Write out the data below exactly, beginning with the first line and ending once the line that has "middle dip: (837, 800)" is written.

SOURCE DATA:
=-=-=-=-=
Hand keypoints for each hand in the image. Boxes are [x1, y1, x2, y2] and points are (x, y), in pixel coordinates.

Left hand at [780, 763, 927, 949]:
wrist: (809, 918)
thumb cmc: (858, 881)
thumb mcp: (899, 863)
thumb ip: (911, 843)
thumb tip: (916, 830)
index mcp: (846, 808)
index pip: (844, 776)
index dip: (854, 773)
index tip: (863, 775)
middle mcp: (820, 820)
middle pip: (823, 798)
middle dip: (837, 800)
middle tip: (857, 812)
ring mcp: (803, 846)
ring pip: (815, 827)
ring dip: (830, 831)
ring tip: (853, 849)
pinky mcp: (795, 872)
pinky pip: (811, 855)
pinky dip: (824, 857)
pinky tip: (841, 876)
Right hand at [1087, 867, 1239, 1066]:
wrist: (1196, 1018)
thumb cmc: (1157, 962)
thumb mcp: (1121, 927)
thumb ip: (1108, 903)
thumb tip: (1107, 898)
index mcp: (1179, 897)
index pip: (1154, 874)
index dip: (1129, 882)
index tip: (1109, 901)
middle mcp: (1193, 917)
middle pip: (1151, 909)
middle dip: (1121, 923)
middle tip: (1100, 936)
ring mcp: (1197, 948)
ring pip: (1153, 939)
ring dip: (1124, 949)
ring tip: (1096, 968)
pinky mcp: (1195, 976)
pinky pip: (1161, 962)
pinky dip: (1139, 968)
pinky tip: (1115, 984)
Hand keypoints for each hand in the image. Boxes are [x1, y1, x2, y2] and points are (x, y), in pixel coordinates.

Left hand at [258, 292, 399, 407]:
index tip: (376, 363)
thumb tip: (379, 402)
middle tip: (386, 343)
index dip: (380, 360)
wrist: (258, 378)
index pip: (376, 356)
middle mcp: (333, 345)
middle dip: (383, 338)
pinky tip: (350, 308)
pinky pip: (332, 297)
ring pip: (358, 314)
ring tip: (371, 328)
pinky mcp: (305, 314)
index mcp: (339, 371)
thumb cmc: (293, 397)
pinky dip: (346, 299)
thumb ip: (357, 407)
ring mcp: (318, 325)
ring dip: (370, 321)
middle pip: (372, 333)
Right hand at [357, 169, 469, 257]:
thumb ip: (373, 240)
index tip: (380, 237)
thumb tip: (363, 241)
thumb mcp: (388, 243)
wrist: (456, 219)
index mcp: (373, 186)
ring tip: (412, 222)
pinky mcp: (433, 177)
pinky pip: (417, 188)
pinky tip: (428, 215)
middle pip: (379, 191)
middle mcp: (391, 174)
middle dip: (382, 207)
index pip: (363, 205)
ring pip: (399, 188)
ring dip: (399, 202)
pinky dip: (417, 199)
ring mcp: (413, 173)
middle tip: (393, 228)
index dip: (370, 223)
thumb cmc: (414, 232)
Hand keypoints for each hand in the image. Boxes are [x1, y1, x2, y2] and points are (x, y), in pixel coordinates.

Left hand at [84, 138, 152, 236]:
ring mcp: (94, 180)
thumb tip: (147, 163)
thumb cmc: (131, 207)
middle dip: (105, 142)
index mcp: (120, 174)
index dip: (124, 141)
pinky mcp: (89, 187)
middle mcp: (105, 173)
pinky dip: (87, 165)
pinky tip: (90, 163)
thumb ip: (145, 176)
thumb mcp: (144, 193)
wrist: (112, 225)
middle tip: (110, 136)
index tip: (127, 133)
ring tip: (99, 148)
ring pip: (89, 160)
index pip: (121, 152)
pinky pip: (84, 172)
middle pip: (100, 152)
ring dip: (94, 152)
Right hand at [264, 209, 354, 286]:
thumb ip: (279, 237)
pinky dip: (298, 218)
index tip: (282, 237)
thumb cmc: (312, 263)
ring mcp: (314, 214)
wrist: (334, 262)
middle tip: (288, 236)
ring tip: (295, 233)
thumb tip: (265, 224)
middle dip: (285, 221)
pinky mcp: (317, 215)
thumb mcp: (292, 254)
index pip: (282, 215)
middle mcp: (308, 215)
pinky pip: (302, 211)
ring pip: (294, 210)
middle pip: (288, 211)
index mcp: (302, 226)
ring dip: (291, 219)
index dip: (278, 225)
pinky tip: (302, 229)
=-=-=-=-=
RESULT FOR THIS TASK:
Hand keypoints for each hand in the image. Boxes are [x1, y1, x2, y2] and points are (x, y), in pixel coordinates.

Left hand at [780, 763, 927, 949]:
wrist: (809, 918)
thumb cmc: (858, 881)
thumb mcp: (899, 863)
thumb ip: (911, 843)
thumb tip: (916, 830)
index mcp: (846, 808)
index pip: (844, 776)
index dip: (854, 773)
index tip: (863, 775)
middle mcp: (820, 820)
middle pip: (823, 798)
middle dip: (837, 800)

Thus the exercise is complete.